What is the complexity of these tree-based algorithms?

Question

Suppose we have a balanced binary tree, which represents a recursive partitioning of a set of $N$ points into nested subsets. Each node of the tree represents a subset, with the following properties: subsets represented by two children nodes of the same parent are disjoint, and their union is equal to the subset represented by the parent. The root represents the full set of points, and each leaf represents a single distinct point.

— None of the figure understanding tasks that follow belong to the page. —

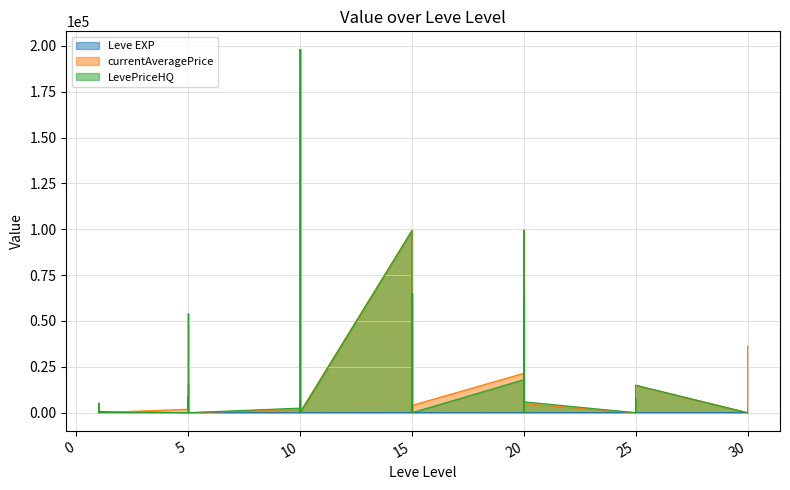

At how many categories does at least one series exceed 114978?

1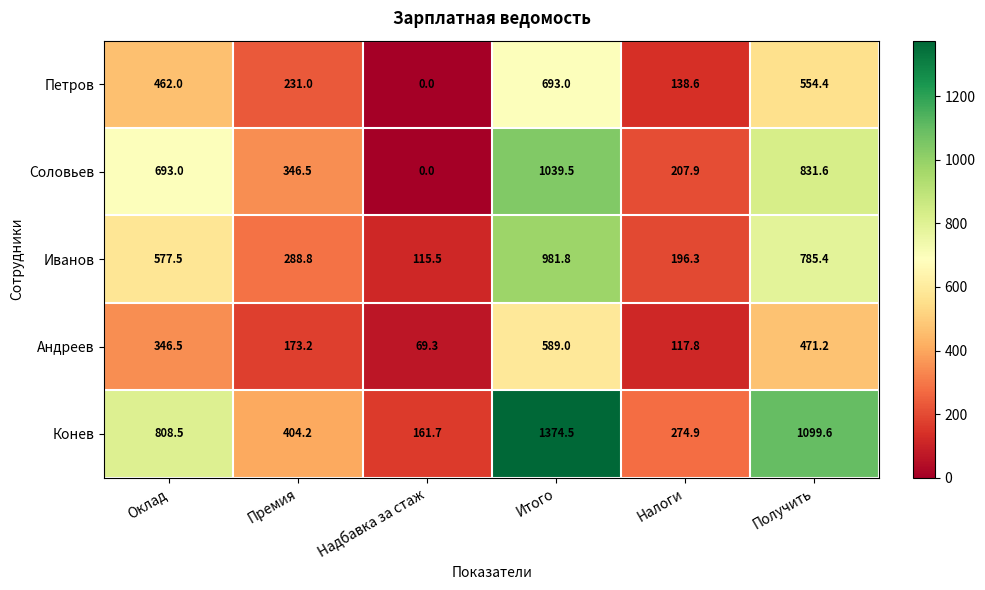

Rank the series by their maximum value, from highest to lowest.

Конев, Соловьев, Иванов, Петров, Андреев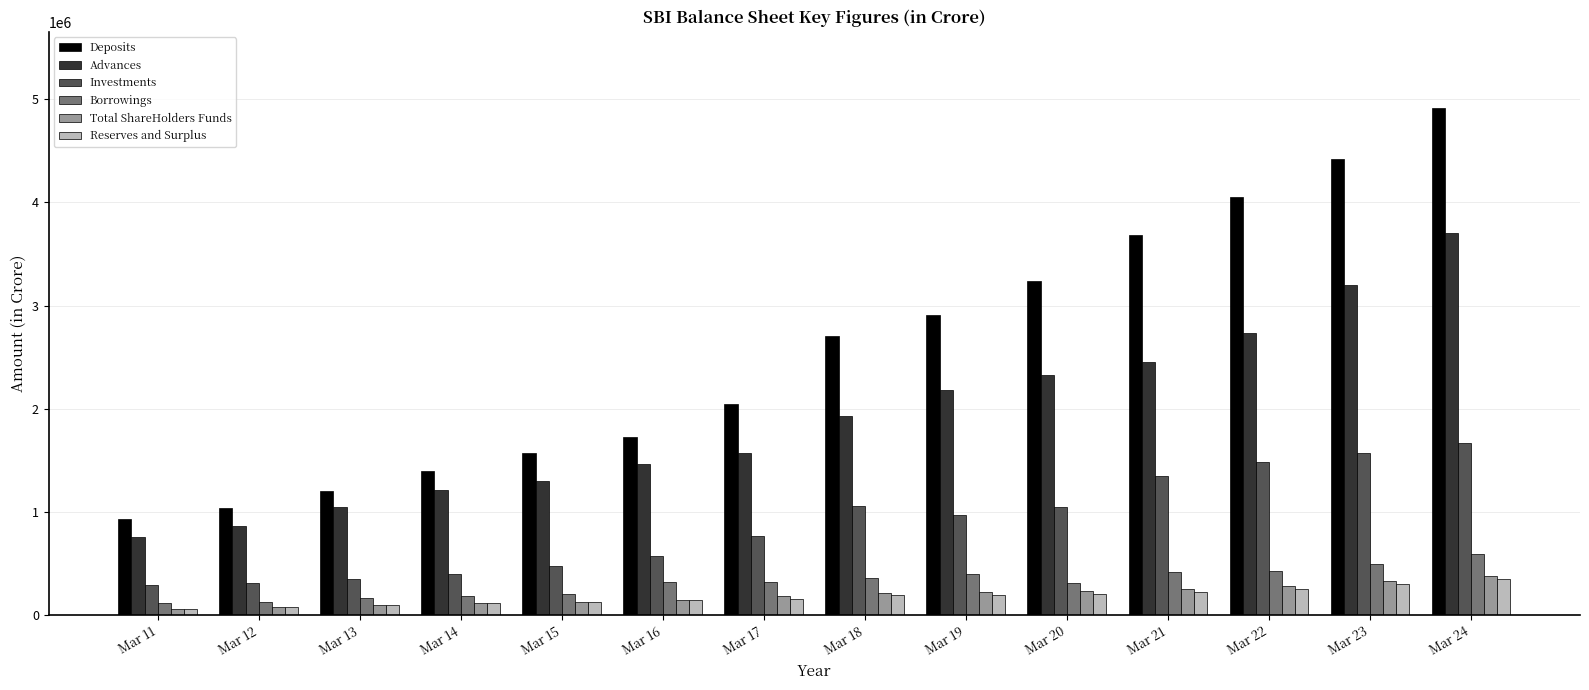

What is the spread (max minus min) of values at Mar 13?

1104539.9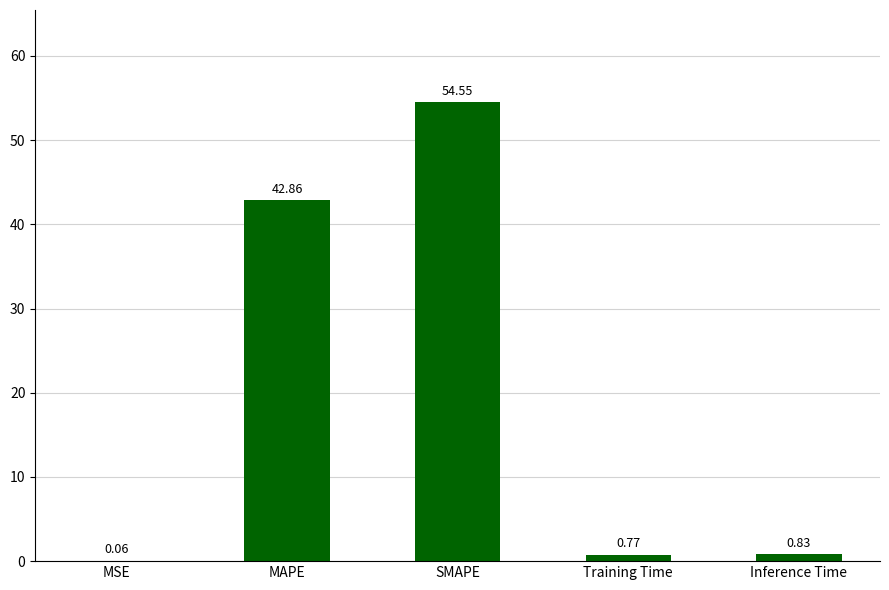

Which has a higher value, MSE or MAPE?

MAPE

So there are $\log N$ levels to the tree, and each level of the tree represents a partitioning of the points into increasingly fine levels of granularity.

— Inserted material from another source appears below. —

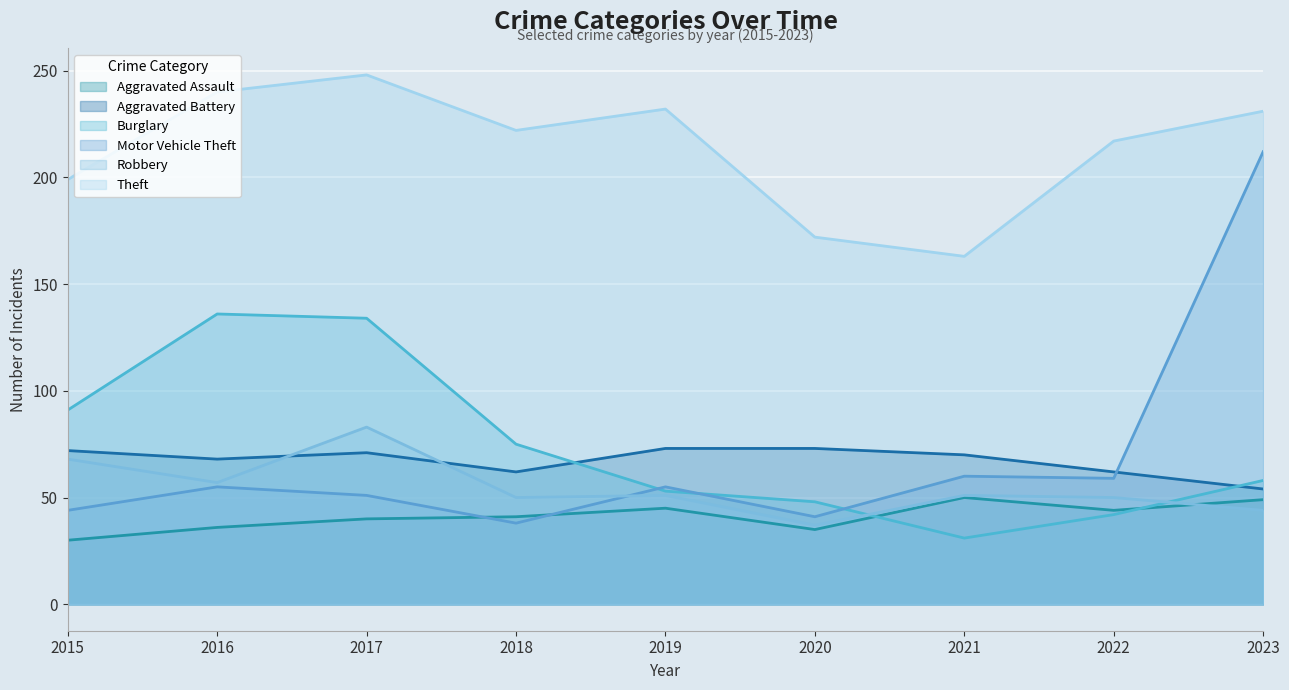

What is the value of the Aggravated Battery point at the 3rd from the left?

71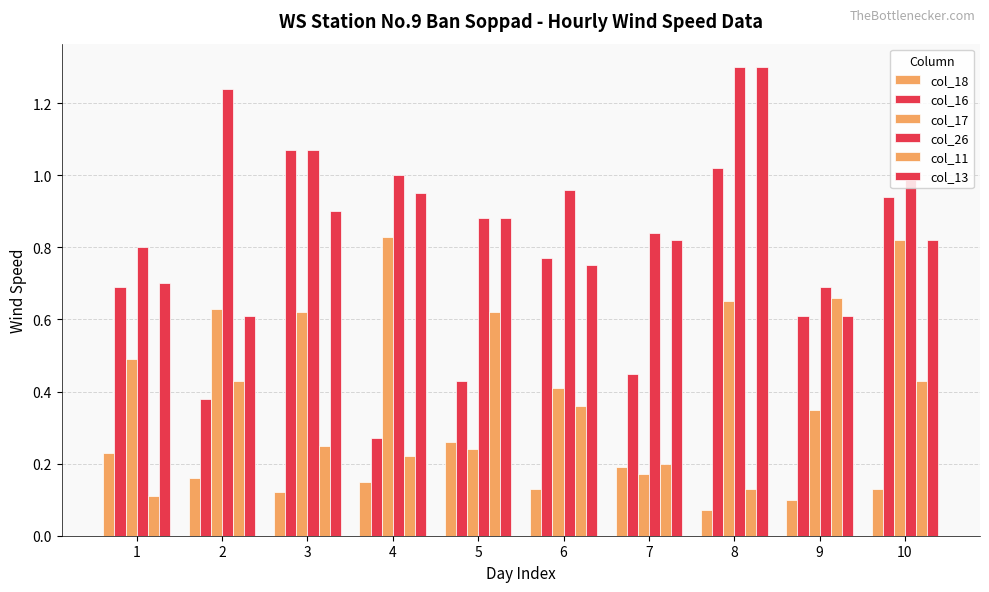

How many categories are shown in the chart?

10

Now suppose we have two algorithms, each of which operates on all of the subsets of the tree. The first does $O(D^2)$ operations at each node, where $D$ is the size of the subset represented by the node. The second does $O(D \log D)$ operations at each node. What is the worst case runtime of these two algorithms?

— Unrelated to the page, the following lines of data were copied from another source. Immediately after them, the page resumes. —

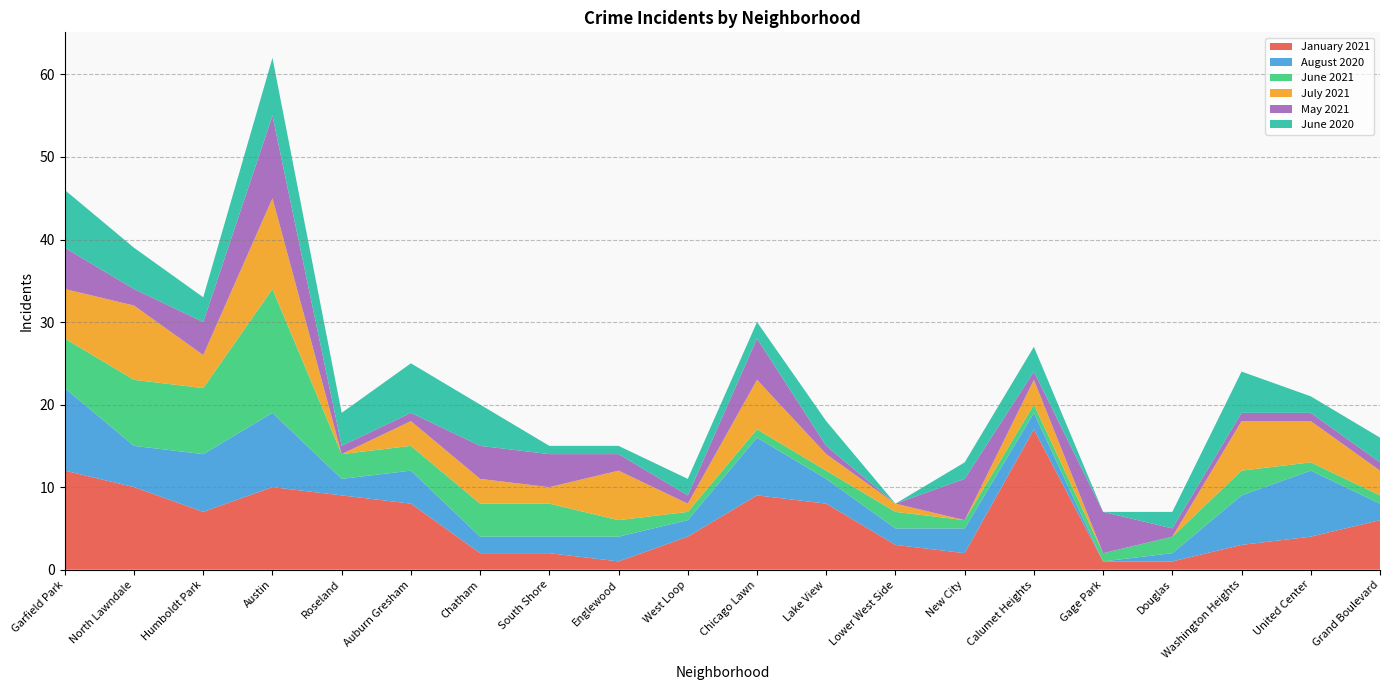

Reading right to left, list all the values displayed in this chart.

January 2021: Grand Boulevard=6	United Center=4	Washington Heights=3	Douglas=1	Gage Park=1	Calumet Heights=17	New City=2	Lower West Side=3	Lake View=8	Chicago Lawn=9	West Loop=4	Englewood=1	South Shore=2	Chatham=2	Auburn Gresham=8	Roseland=9	Austin=10	Humboldt Park=7	North Lawndale=10	Garfield Park=12
August 2020: Grand Boulevard=2	United Center=8	Washington Heights=6	Douglas=1	Gage Park=0	Calumet Heights=2	New City=3	Lower West Side=2	Lake View=3	Chicago Lawn=7	West Loop=2	Englewood=3	South Shore=2	Chatham=2	Auburn Gresham=4	Roseland=2	Austin=9	Humboldt Park=7	North Lawndale=5	Garfield Park=10
June 2021: Grand Boulevard=1	United Center=1	Washington Heights=3	Douglas=2	Gage Park=1	Calumet Heights=1	New City=1	Lower West Side=2	Lake View=1	Chicago Lawn=1	West Loop=1	Englewood=2	South Shore=4	Chatham=4	Auburn Gresham=3	Roseland=3	Austin=15	Humboldt Park=8	North Lawndale=8	Garfield Park=6
July 2021: Grand Boulevard=3	United Center=5	Washington Heights=6	Douglas=0	Gage Park=0	Calumet Heights=3	New City=0	Lower West Side=1	Lake View=2	Chicago Lawn=6	West Loop=1	Englewood=6	South Shore=2	Chatham=3	Auburn Gresham=3	Roseland=0	Austin=11	Humboldt Park=4	North Lawndale=9	Garfield Park=6
May 2021: Grand Boulevard=1	United Center=1	Washington Heights=1	Douglas=1	Gage Park=5	Calumet Heights=1	New City=5	Lower West Side=0	Lake View=1	Chicago Lawn=5	West Loop=1	Englewood=2	South Shore=4	Chatham=4	Auburn Gresham=1	Roseland=1	Austin=10	Humboldt Park=4	North Lawndale=2	Garfield Park=5
June 2020: Grand Boulevard=3	United Center=2	Washington Heights=5	Douglas=2	Gage Park=0	Calumet Heights=3	New City=2	Lower West Side=0	Lake View=3	Chicago Lawn=2	West Loop=2	Englewood=1	South Shore=1	Chatham=5	Auburn Gresham=6	Roseland=4	Austin=7	Humboldt Park=3	North Lawndale=5	Garfield Park=7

We can easily bound the first algorithm as $O(N^2 \log N)$, because it does $O(N^2)$ work at each of $\log N$ levels of the tree. Similarly, we can bound the second algorithm as $O(N \log ^2 N)$, by similar reasoning.

The question is, are these bounds tight, or can we do better? How do we prove it?

Answer 1

Apply the master theorem.

The first algorithm takes $O(N^2)$ time because your underlying recurrence is

\[ T(N) = 2T(N/2) + N^2 \]

The second algorithm takes $N\log^2N$ time as you mention. If your work per node is as indicated (and is tight) then this bound is tight as well.

Update: as commenters point out, the assumption here is that the tree is weight-balanced: each child has half the nodes of the parent. This would imply the log N height bound you indicate, but is not implied by it.